Hi!
Ich empfinde die Exkurse teilweise als störend, und das aus verschiedenen Gründen. Es gibt Exkurse, bei denen mir schlichtweg das Hintergrundwissen fehlt, um zu verstehen, was Hugo ausdrücken will. Dabei geht es vor allem um Vergleiche à la
Eine Welt als Fötus in der Vorhölle, was für ein unerhörtes Bild.
Saint-Simon, Owen und Fourier sind auch da, in Nebenhöhlen
Marius, 7. Buch (Patron-Minette), 1. KapitelSolche tauchen immer wieder auf, und ich bin dann leicht genervt, weil ich keine Ahnung habe, wovon Hugo da spricht. Und im Anhang ist einzig zu Robert Owen eine Erklärung zu finden. Wobei ich es längst aufgegeben habe, den Anhang zu konsultieren, da der mich meist auch nicht weiter bringt. Ich weiss dann zwar, dass Owen ein Industrieller war, der als Geister Vater der Gewerkschaften gilt. Aber ich weiss dann immer noch nicht, ob Hugo die Andeutung deswegen gemacht hat und was Saint-Simon und Fourier damit zu tun haben.
Natürlich könnte ich mir Sekundärliteratur kaufen und der Sache auf den Grund gehen. Aber dazu interessiert es mich - offen gesagt - dann doch zu wenig. Ich merke, dass ich solche Passagen dann nicht mit hundertprozentiger Konzentration lese...
Und dann gibts da noch die philosophischen Exkurse. Der letzte, der mir grad untergekommen ist, ist der über den Unterschied zwischen einem Aufstand und einem Aufruhr. (Teil 4, 9. Buch, Kapitel 1 bis 2). Hugos Ansichten und Überlegungen mögen interessant sein, wenn man sich dafür interessiert. Das tue ich aber nicht. So wie sich andere Leute nicht dafür interessieren, ob Harry Potter am Ende von Band 7 noch lebt, interessiere ich mich nicht für Victor Hugos philosophische Ansichten... Und deshalb kann ich mit solchen Passagen wenig bis gar nichts anfangen.

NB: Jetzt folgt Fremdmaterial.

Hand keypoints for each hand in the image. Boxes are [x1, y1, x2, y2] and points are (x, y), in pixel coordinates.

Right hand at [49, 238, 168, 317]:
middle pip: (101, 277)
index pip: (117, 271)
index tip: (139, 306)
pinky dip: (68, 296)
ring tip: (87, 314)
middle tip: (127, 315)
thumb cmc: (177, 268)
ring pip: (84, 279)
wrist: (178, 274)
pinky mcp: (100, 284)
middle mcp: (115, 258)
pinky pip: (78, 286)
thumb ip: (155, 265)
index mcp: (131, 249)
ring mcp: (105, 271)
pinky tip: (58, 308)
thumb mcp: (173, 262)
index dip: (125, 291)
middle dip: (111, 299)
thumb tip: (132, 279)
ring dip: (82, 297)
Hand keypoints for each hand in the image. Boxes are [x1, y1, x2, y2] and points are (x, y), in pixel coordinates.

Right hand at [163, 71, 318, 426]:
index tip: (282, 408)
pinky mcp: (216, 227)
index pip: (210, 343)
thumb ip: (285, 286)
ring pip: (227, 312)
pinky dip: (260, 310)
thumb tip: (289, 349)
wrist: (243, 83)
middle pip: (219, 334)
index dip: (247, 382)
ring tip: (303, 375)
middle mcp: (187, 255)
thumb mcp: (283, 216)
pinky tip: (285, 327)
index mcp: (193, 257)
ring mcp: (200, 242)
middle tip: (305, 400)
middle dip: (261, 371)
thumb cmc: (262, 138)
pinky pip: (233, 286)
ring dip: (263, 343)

Andere Exkurse, wie etwa die Schlacht von Waterloo oder die Erklärungen zum Wesen des Pariser Strassenjungen, fand ich dann wieder sehr lesenswert. Der Unterschied zu den anderen Exkursen ist, dass er dort entweder eine Geschichte erzählt (Waterloo) oder so über ein Thema spricht, dass man auch als Leser im 21. Jahrhundert noch nachvollziehen kann, was er meint. Sowieso: Seine Charakter- und Personenbeschreibungen sind das, was mir an "Die Elenden" am besten gefällt. Da darf er dann gerne ausführlich sein.

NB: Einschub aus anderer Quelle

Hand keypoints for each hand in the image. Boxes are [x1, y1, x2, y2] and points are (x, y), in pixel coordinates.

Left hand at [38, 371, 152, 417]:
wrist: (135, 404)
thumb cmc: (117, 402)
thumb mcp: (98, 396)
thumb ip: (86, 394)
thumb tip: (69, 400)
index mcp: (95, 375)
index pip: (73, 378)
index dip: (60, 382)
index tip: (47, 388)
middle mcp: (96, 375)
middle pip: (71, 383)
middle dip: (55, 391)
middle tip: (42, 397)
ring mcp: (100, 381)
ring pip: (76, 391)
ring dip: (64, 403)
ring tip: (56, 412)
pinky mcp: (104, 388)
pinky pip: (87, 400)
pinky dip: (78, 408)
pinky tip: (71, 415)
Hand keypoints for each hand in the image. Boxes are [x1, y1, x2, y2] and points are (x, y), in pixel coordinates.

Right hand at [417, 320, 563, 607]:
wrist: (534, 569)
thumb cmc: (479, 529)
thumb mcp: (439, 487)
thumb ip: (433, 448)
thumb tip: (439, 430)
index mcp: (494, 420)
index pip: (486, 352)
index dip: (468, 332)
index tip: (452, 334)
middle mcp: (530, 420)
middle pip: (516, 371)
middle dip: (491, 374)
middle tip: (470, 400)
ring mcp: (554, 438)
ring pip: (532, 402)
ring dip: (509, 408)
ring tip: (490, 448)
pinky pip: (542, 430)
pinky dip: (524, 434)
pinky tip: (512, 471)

6. Buch:Ich muss Doris Recht geben: Das Verhalten von Eponine und Gavroche scheint mir auch seltsam. Ob da noch eine nährere Erklärung dazu kommt? Bei Eponine könnte ich mir vorstellen, dass sie in Marius verliebt ist und ihn deshalb beschützen will. Gavroche ist sowieso ein Spezialfall, der Junge ist echt seltsam... Was mich übrigens vermehrt dieses Gesicht

machen lässt, ist die schier unendliche Häufung von Zufällen. Gavroche nimmt ausgerechnet seine beiden Brüder (es kann niemand anderes sein) bei sich auf. sandhofer hat doch im "SUB-Listen-Wettbewerb 2007"-Thread geschrieben, dass man sowas heute nicht mal mehr in den billigsten Groschenromanen durchgehen lassen würde. Richtig.